Deutscher Gewerkschaftsbund

Uneinheitlicher Einstieg

Der "Absolventenspiegel" bringt genaue und damit leider auch prekäre Zahlen über die Arbeitsbedingungen von jungen AkademikerInnen.

Gehalt checken im Internet - dafür steht der "Lohnspiegel" des Wirtschafts- und Sozialwissenschaftlichen Instituts der Hans-Böckler-Stiftung (WSI). Besonders tricky: Wenn man ein Häkchen setzt, bekommt man die schönsten Teilauswertungen.

Seit einiger Zeit gibt es die Umfrage auch für junge AkademikerInnen. Und 4.300 von ihnen - zum Teil mit drei Jahren Berufserfahrung - haben schon mitgemacht. Die neuesten Daten: Junge HochschulabsolventInnen erhalten im ersten Jahr ihrer Berufstätigkeit im Durchschnitt ein Bruttogehalt von rund 3.400 Euro im Monat.

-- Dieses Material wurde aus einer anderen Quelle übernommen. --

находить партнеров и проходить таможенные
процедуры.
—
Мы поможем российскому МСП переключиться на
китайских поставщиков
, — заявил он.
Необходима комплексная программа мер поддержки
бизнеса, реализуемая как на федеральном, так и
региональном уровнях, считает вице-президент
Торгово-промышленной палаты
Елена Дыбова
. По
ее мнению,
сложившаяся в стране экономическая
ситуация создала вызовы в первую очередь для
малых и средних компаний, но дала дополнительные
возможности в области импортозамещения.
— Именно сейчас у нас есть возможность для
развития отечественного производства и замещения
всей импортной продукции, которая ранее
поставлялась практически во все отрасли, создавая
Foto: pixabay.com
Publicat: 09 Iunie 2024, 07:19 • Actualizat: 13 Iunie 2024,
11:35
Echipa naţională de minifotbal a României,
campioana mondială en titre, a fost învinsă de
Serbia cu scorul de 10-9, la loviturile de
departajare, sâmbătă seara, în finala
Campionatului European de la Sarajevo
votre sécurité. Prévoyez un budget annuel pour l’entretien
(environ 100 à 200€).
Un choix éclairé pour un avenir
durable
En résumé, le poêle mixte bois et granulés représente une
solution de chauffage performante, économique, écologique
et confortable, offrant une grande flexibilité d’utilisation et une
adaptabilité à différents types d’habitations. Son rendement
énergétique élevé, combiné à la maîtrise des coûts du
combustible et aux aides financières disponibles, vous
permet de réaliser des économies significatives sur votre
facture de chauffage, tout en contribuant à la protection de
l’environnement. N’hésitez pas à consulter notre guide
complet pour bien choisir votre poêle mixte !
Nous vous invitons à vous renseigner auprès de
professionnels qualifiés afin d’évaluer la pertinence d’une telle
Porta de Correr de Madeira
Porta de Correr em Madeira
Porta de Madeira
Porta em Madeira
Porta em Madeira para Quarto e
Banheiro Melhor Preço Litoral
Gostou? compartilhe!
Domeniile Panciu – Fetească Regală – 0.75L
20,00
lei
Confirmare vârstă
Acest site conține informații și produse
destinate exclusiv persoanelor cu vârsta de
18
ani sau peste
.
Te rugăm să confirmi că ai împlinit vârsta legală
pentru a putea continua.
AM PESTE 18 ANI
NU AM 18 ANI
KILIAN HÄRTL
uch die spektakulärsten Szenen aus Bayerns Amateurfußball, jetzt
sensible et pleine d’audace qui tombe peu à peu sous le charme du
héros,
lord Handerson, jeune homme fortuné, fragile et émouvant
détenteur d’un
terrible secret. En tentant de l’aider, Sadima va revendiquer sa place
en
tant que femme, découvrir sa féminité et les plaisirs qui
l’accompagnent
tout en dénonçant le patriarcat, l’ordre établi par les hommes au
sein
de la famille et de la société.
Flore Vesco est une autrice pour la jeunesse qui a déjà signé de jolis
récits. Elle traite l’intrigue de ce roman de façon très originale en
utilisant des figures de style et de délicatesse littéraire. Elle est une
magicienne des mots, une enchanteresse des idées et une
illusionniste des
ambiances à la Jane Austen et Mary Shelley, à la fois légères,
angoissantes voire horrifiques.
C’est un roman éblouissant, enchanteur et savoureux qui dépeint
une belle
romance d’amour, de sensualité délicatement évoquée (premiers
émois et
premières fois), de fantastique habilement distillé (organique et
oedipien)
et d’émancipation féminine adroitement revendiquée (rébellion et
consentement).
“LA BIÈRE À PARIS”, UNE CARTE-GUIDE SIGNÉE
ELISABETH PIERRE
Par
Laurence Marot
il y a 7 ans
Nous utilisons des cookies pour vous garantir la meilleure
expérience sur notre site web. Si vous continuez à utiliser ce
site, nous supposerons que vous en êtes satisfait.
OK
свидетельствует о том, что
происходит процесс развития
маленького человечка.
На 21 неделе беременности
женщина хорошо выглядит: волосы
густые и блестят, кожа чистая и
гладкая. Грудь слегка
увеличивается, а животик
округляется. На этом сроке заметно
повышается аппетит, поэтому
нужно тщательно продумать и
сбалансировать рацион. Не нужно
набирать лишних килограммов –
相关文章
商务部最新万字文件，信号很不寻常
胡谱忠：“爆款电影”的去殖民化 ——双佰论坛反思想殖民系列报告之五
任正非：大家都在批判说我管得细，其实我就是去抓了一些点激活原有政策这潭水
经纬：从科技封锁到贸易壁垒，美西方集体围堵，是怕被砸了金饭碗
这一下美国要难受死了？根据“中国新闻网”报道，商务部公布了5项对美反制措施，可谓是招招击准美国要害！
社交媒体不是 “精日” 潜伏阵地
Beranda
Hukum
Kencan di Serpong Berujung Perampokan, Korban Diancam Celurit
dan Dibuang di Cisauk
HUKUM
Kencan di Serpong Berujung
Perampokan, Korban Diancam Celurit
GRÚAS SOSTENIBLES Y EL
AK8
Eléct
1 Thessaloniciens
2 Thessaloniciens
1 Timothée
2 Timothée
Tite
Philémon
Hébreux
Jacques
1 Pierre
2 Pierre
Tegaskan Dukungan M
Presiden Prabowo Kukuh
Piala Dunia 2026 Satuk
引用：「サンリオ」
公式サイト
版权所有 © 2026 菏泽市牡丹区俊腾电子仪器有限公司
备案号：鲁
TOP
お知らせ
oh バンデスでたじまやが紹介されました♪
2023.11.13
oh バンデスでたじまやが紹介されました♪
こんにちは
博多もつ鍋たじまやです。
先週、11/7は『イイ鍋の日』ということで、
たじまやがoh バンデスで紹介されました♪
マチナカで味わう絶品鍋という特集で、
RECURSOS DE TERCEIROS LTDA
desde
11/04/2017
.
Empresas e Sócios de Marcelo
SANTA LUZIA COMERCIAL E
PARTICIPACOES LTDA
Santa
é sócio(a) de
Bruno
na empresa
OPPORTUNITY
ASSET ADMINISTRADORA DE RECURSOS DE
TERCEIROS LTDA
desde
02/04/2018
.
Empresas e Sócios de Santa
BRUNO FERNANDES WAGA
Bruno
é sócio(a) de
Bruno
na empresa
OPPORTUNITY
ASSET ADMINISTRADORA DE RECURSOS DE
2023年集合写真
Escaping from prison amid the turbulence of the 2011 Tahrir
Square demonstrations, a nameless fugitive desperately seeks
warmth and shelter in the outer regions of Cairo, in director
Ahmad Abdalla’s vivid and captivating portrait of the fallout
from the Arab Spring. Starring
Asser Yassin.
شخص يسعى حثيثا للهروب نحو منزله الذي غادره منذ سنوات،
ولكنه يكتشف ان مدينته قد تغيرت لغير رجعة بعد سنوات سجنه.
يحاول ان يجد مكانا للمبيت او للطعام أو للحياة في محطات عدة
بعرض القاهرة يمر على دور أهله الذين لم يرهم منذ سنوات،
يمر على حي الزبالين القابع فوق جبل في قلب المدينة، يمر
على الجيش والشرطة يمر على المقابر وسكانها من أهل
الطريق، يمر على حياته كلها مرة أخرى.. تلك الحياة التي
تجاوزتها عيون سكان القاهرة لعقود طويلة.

Dabei variieren die Einkommen sehr stark, je nach Abschluss. An der Spitze liegen BerufsanfängerInnen mit Promotion mit einem Durchschnittseinkommen von rund 4.220 Euro, gefolgt von AbsolventInnen mit einem Uni-Masterabschluss mit rund 3.680 Euro. Eine mittlere Position nehmen AbsolventInnen mit Bachelor an einer Fachhochschule mit rund 3.300 Euro ein, am Ende stehen BerufsanfängerInnen mit Magister mit rund 2.620 Euro. Bezogen auf Berufe liegen ElektroingenieurInnen mit einem durchschnittlichen Monatseinkommen von rund 4.540 Euro an der Spitze. Diplomkaufleute erreichen im Schnitt 3.750 Euro, JuristInnen 3.730 Euro.

"Die Studie zeigt außerdem erhebliche Einkommensdifferenzen nach Geschlecht, Art des Arbeitsvertrags, Region und nach Tarifbindung des Arbeitgebers", sagt WSI-Tarifexperte Reinhard Bispinck. Besonders drastisch: Die Einstiegsgehälter der Akademikerinnen liegen mit 2.966 Euro rund 713 Euro unter den Akademikern - das sind 19,4 Prozent.

Prekär ist der Berufseinstieg auch: Rund 34 Prozent der Befragten mit bis zu einem Jahr Berufserfahrung haben nur eine befristete Beschäftigung. Ihr monatliches Durchschnittseinkommen beträgt 2.941 Euro - 19 Prozent minus gegenüber den unbefristet beschäftigten EinsteigerInnen mit 3.640 Euro. Überstunden sind auch normal, und zwar unbezahlte: Rund 58 Prozent arbeiten mehr als vertraglich vereinbart.

Wichtig für die Gewerkschaften ist auch diese Zahl: Nur rund 48 Prozent der Befragten gaben an, dass der Betrieb, in dem sie arbeiten, an einen Tarifvertrag gebunden ist. Während Jung-AkademikerInnen in einem Betrieb mit Tarifbindung durchschnittlich 3.757 Euro verdienen, sind es bei denjenigen ohne nur rund 3.116 Euro - ein Minus von 17,1 Prozent.

Fazit: Gewerkschaftliche Organisierung lohnt sich!